Essa estampa é o retrato de uma atitude. Um felino absorto em um livro completamente indiferente ao que acontece ao seu redor é a encarnação visual do "que se dane". Mas não é um "que se dane" vazio, aquele dos que desistem. É o "que se dane" daqueles que encontram refúgio na inteligência, na leitura, na contemplação. O gato lendo é você, no meio de um inverno de más notícias, más escolhas alheias, e ainda assim: você está aqui, lendo, pensando, existindo com propósito. A estampa captura essa contradição bela e amarga a serenidade impossível em tempos impossíveis.
A referência aqui é multilíngue. Parte do absurdo dadaísta (aquele movimento que nasceu quando as pessoas perceberam que o mundo não fazia sentido, então decidiram fazer arte que também não fazia). Parte do meme internet (onde animais fazem coisas humanas para comentar sobre a sociedade). Parte da filosofia Zen (onde ignorar o barulho é uma forma de sabedoria). Quando você coloca um animal em uma situação fundamentalmente estranha lendo, meditando, existindo para além do instinto você cria uma imagem que funciona em múltiplos níveis. O gato é você. O gato é todos. O gato é ninguém. A beleza está exatamente nessa ambiguidade.
Em 2024, essa imagem ressoa porque vivemos em um mundo que grita. Redes sociais berram. Notificações explodem. Algoritmos tentam te fazer clicar em coisa que não importa. E em meio a isso, existe essa coisa rara: alguém ou algo que consegue se concentrar. Que consegue ler. Que consegue pensar sem interrupção. O gato lendo virou um ícone silencioso de resistência cultural. Não é uma resistência política estampada em letras garrafais. É mais delicado que isso. É a resistência do silêncio. Da escolha. Do "não, obrigado, vou continuar aqui com meus livros".

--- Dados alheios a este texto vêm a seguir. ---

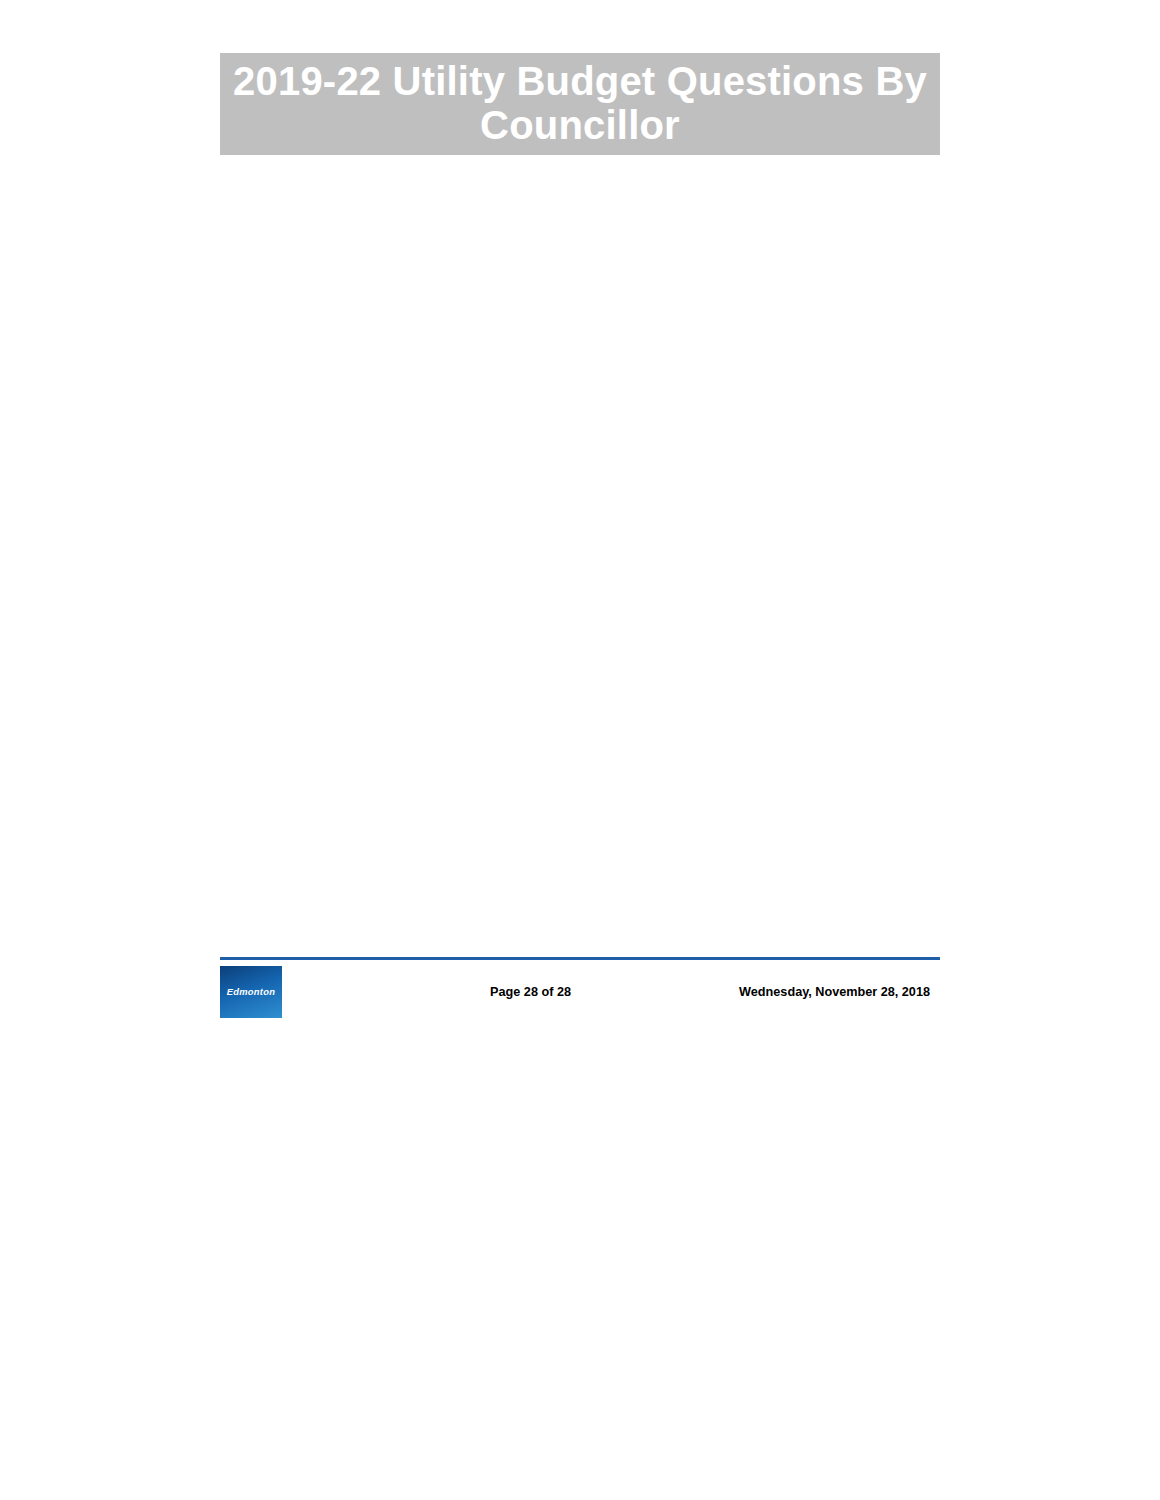2019-22 Utility Budget Questions By Councillor
Edmonton
Page 28 of 28
Wednesday, November 28, 2018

O moletom suéter slim é a peça certa para essa ideia. Não é volumoso. Não grita. Não ocupa espaço além do necessário. Assim como um gato. O corte slim segue o corpo sem dramatizar seguro, contido, elegante. Os punhos e barra canelados mantêm tudo no lugar, sem frouxidão. É um moletom para quem entende que o inverno não é desculpa para abandonar a forma. Para quem sabe que você pode ser confortável e lúcido ao mesmo tempo. O moletinho leve é pensado para aqueles dias de frio que não descartam o movimento o inverno que te permite ainda andar, ainda sair, ainda existir socialmente. Sem capuz: porque você quer ver o mundo, e quer que ele te veja também. O capuz seria uma negação. Esse moletom é uma afirmação coberta em calor.
A Lacraste coloca essa estampa aqui porque ela representa exatamente isso que a marca acredita: que roupa é discurso. Que um gato lendo em um moletom slim é uma frase. Que você pode estar quente, confortável e inteligente ao mesmo tempo. Essa peça existe na fronteira entre o absurdo (um gato com livro) e a verdade profunda (essa é exatamente como alguns de nós precisamos existir para manter a sanidade). Ela é engraçada porque é séria. É irônica porque é sincera.

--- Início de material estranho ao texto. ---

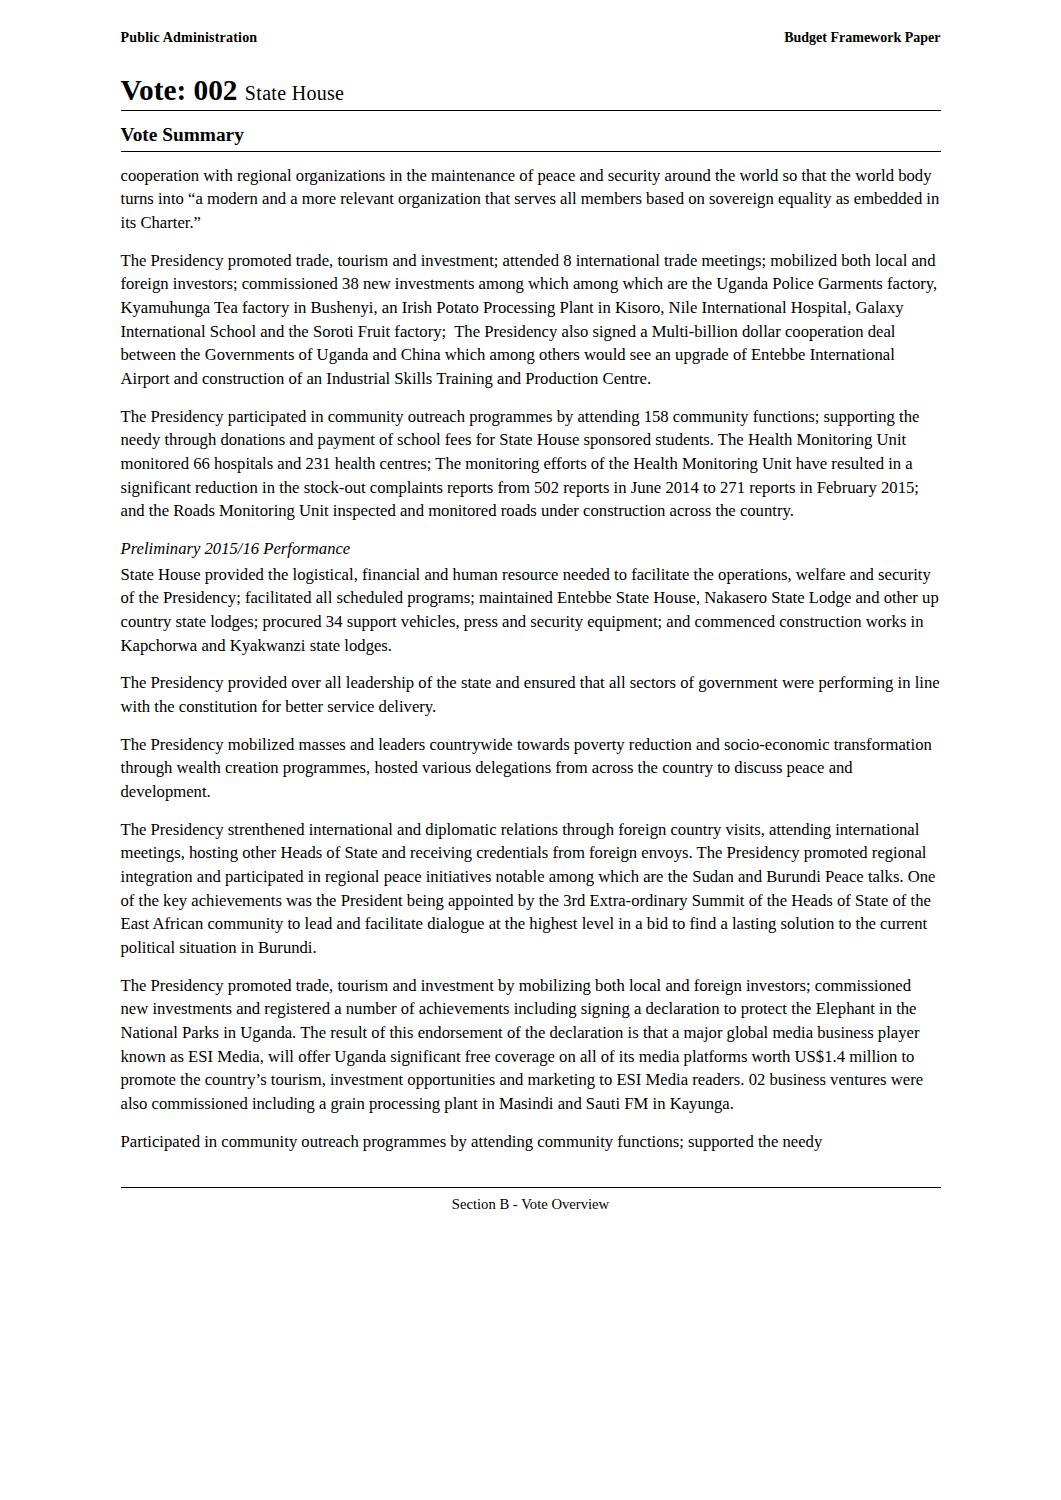Public Administration
Budget Framework Paper
Vote: 002 State House
Vote Summary
cooperation with regional organizations in the maintenance of peace and security around the world so that the world body turns into “a modern and a more relevant organization that serves all members based on sovereign equality as embedded in its Charter.”
The Presidency promoted trade, tourism and investment; attended 8 international trade meetings; mobilized both local and foreign investors; commissioned 38 new investments among which among which are the Uganda Police Garments factory, Kyamuhunga Tea factory in Bushenyi, an Irish Potato Processing Plant in Kisoro, Nile International Hospital, Galaxy International School and the Soroti Fruit factory; The Presidency also signed a Multi-billion dollar cooperation deal between the Governments of Uganda and China which among others would see an upgrade of Entebbe International Airport and construction of an Industrial Skills Training and Production Centre.
The Presidency participated in community outreach programmes by attending 158 community functions; supporting the needy through donations and payment of school fees for State House sponsored students. The Health Monitoring Unit monitored 66 hospitals and 231 health centres; The monitoring efforts of the Health Monitoring Unit have resulted in a significant reduction in the stock-out complaints reports from 502 reports in June 2014 to 271 reports in February 2015; and the Roads Monitoring Unit inspected and monitored roads under construction across the country.
Preliminary 2015/16 Performance
State House provided the logistical, financial and human resource needed to facilitate the operations, welfare and security of the Presidency; facilitated all scheduled programs; maintained Entebbe State House, Nakasero State Lodge and other up country state lodges; procured 34 support vehicles, press and security equipment; and commenced construction works in Kapchorwa and Kyakwanzi state lodges.
The Presidency provided over all leadership of the state and ensured that all sectors of government were performing in line with the constitution for better service delivery.
The Presidency mobilized masses and leaders countrywide towards poverty reduction and socio-economic transformation through wealth creation programmes, hosted various delegations from across the country to discuss peace and development.
The Presidency strenthened international and diplomatic relations through foreign country visits, attending international meetings, hosting other Heads of State and receiving credentials from foreign envoys. The Presidency promoted regional integration and participated in regional peace initiatives notable among which are the Sudan and Burundi Peace talks. One of the key achievements was the President being appointed by the 3rd Extra-ordinary Summit of the Heads of State of the East African community to lead and facilitate dialogue at the highest level in a bid to find a lasting solution to the current political situation in Burundi.
The Presidency promoted trade, tourism and investment by mobilizing both local and foreign investors; commissioned new investments and registered a number of achievements including signing a declaration to protect the Elephant in the National Parks in Uganda. The result of this endorsement of the declaration is that a major global media business player known as ESI Media, will offer Uganda significant free coverage on all of its media platforms worth US$1.4 million to promote the country’s tourism, investment opportunities and marketing to ESI Media readers. 02 business ventures were also commissioned including a grain processing plant in Masindi and Sauti FM in Kayunga.
Participated in community outreach programmes by attending community functions; supported the needy
Section B - Vote Overview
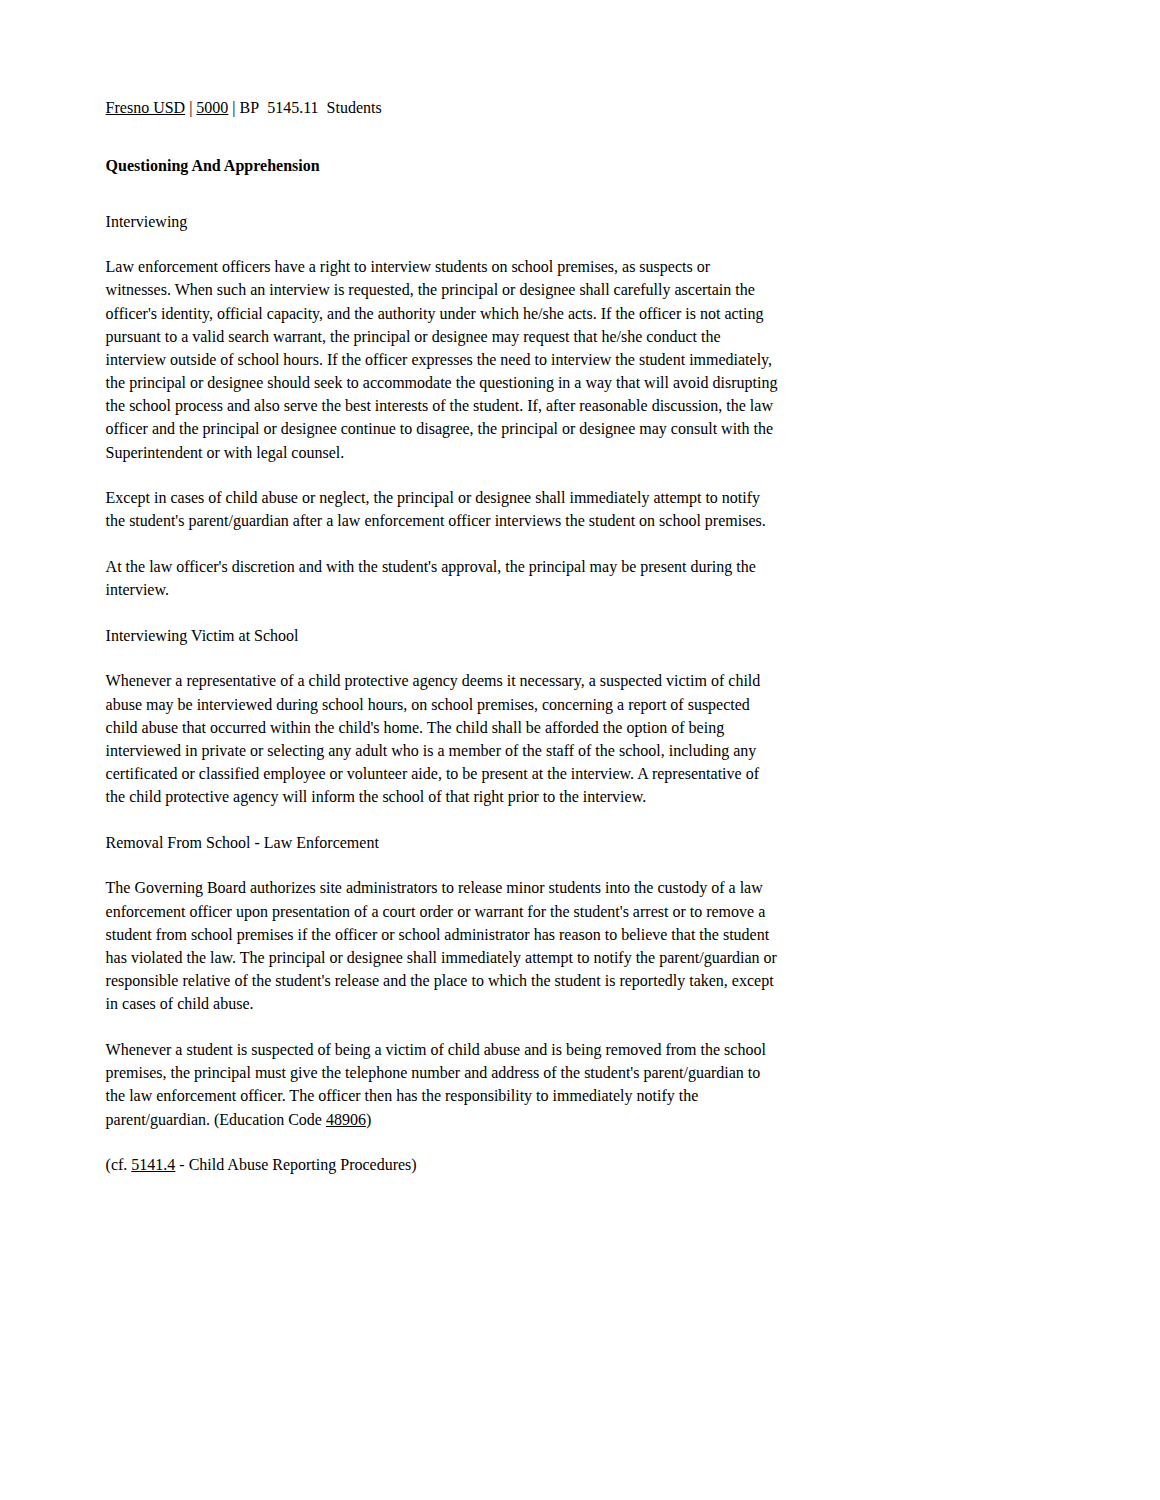Fresno USD | 5000 | BP 5145.11 Students
Questioning And Apprehension
Interviewing
Law enforcement officers have a right to interview students on school premises, as suspects or witnesses. When such an interview is requested, the principal or designee shall carefully ascertain the officer's identity, official capacity, and the authority under which he/she acts. If the officer is not acting pursuant to a valid search warrant, the principal or designee may request that he/she conduct the interview outside of school hours. If the officer expresses the need to interview the student immediately, the principal or designee should seek to accommodate the questioning in a way that will avoid disrupting the school process and also serve the best interests of the student. If, after reasonable discussion, the law officer and the principal or designee continue to disagree, the principal or designee may consult with the Superintendent or with legal counsel.
Except in cases of child abuse or neglect, the principal or designee shall immediately attempt to notify the student's parent/guardian after a law enforcement officer interviews the student on school premises.
At the law officer's discretion and with the student's approval, the principal may be present during the interview.
Interviewing Victim at School
Whenever a representative of a child protective agency deems it necessary, a suspected victim of child abuse may be interviewed during school hours, on school premises, concerning a report of suspected child abuse that occurred within the child's home. The child shall be afforded the option of being interviewed in private or selecting any adult who is a member of the staff of the school, including any certificated or classified employee or volunteer aide, to be present at the interview. A representative of the child protective agency will inform the school of that right prior to the interview.
Removal From School - Law Enforcement
The Governing Board authorizes site administrators to release minor students into the custody of a law enforcement officer upon presentation of a court order or warrant for the student's arrest or to remove a student from school premises if the officer or school administrator has reason to believe that the student has violated the law. The principal or designee shall immediately attempt to notify the parent/guardian or responsible relative of the student's release and the place to which the student is reportedly taken, except in cases of child abuse.
Whenever a student is suspected of being a victim of child abuse and is being removed from the school premises, the principal must give the telephone number and address of the student's parent/guardian to the law enforcement officer. The officer then has the responsibility to immediately notify the parent/guardian. (Education Code 48906)
(cf. 5141.4 - Child Abuse Reporting Procedures)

Use-a nos dias em que o mundo pede resignação e você insiste em leitura. Use-a quando quiser comunicar, silenciosamente, que existem outras prioridades além das que o algoritmo sugere. Use-a porque um gato inteligente é melhor companhia que a maioria das pessoas. Use-a porque o humor ácido é um luxo que poucas pessoas conseguem carregar com elegância e essa peça foi feita exatamente para quem consegue.
A Lacraste não é uma loja de roupas. É uma galeria que decidiu ter carrinho de compras.

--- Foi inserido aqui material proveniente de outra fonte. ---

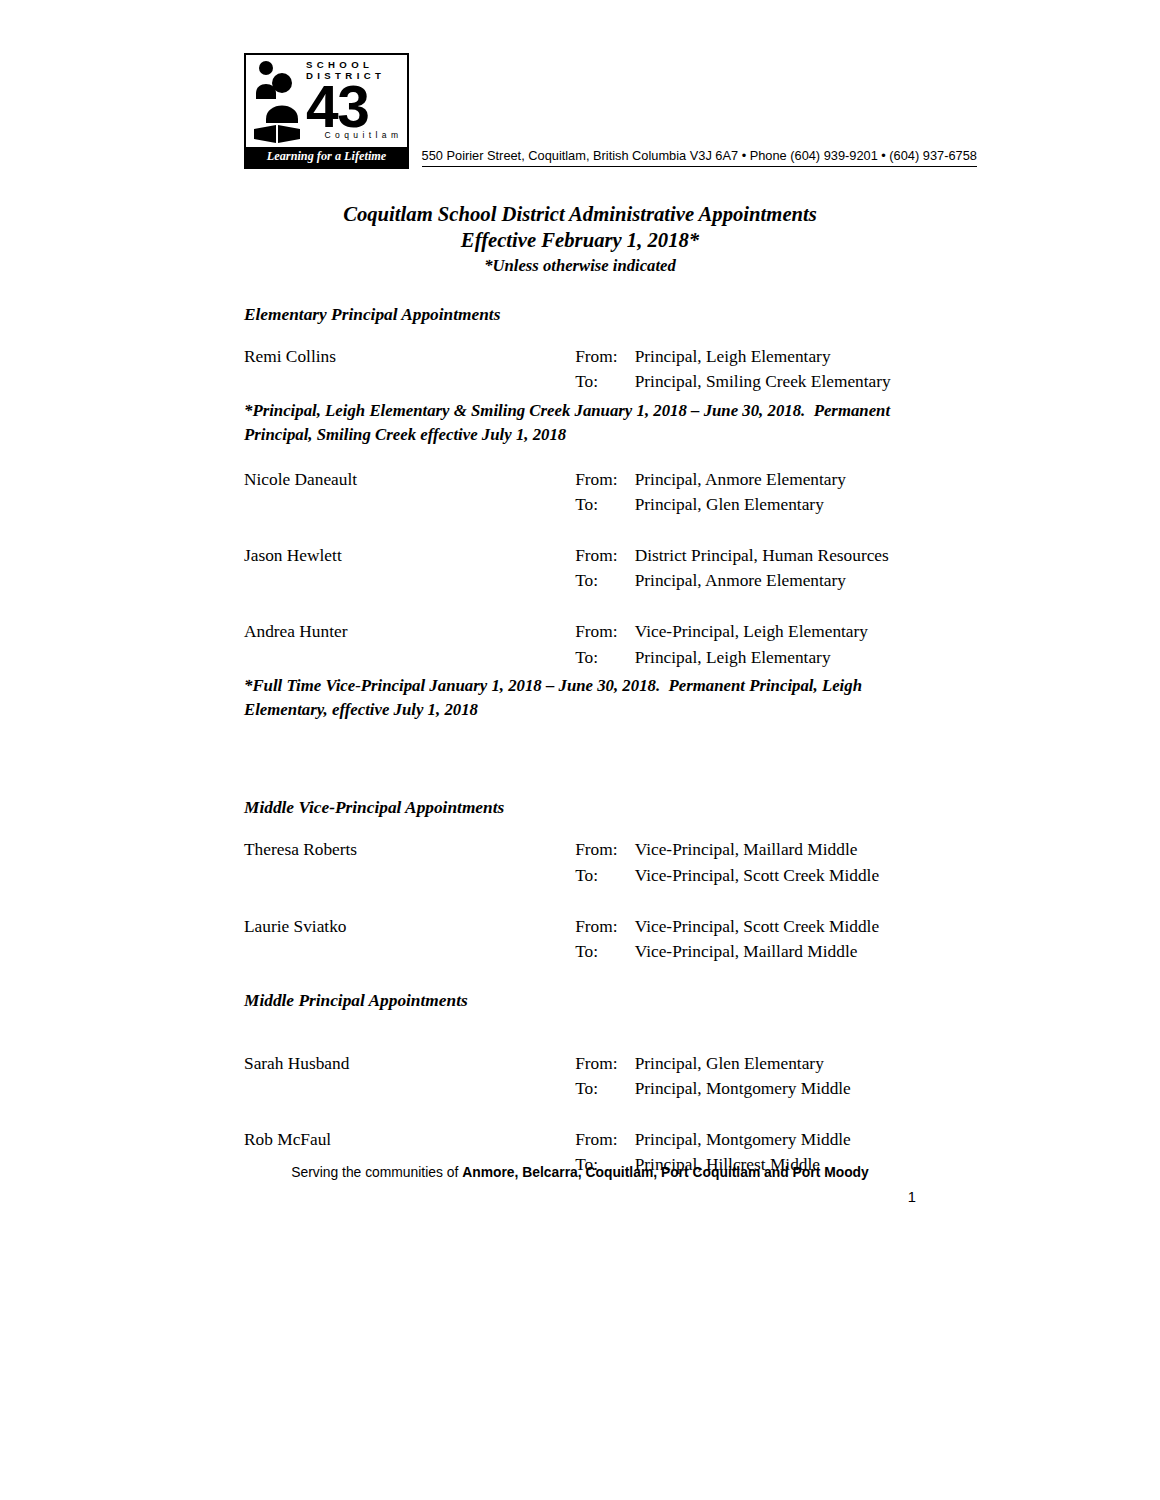S C H O O L
D I S T R I C T
43
C o q u i t l a m
Learning for a Lifetime
550 Poirier Street, Coquitlam, British Columbia V3J 6A7 • Phone (604) 939-9201 • (604) 937-6758
Coquitlam School District Administrative Appointments
Effective February 1, 2018*
*Unless otherwise indicated
Elementary Principal Appointments
| Remi Collins | From: | Principal, Leigh Elementary |
| | To: | Principal, Smiling Creek Elementary |
*Principal, Leigh Elementary & Smiling Creek January 1, 2018 – June 30, 2018. Permanent Principal, Smiling Creek effective July 1, 2018
| Nicole Daneault | From: | Principal, Anmore Elementary |
| | To: | Principal, Glen Elementary |
| Jason Hewlett | From: | District Principal, Human Resources |
| | To: | Principal, Anmore Elementary |
| Andrea Hunter | From: | Vice-Principal, Leigh Elementary |
| | To: | Principal, Leigh Elementary |
*Full Time Vice-Principal January 1, 2018 – June 30, 2018. Permanent Principal, Leigh Elementary, effective July 1, 2018
Middle Vice-Principal Appointments
| Theresa Roberts | From: | Vice-Principal, Maillard Middle |
| | To: | Vice-Principal, Scott Creek Middle |
| Laurie Sviatko | From: | Vice-Principal, Scott Creek Middle |
| | To: | Vice-Principal, Maillard Middle |
Middle Principal Appointments
| Sarah Husband | From: | Principal, Glen Elementary |
| | To: | Principal, Montgomery Middle |
| Rob McFaul | From: | Principal, Montgomery Middle |
| | To: | Principal, Hillcrest Middle |
Serving the communities of Anmore, Belcarra, Coquitlam, Port Coquitlam and Port Moody
1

Cada estampa é uma ideia antes de ser uma peça. Cada peça é uma posição antes de ser uma roupa. Aqui, o tecido é o suporte o que você diz com ele é o produto real.
Nascemos na interseção entre arte, moda e cultura digital. Não fazemos moda de estação. Fazemos estampas que duram porque as referências que carregam já duram há décadas ou séculos. Colocamos Van Gogh ao lado de Inosuke. Mondrian ao lado de memes. Porque cultura não tem hierarquia. Tem relevância.
Pra quem entende a referência: bem-vindo. Pra quem vai pesquisar depois de ver a peça: ainda melhor.
Lacraste. Arte que você usa.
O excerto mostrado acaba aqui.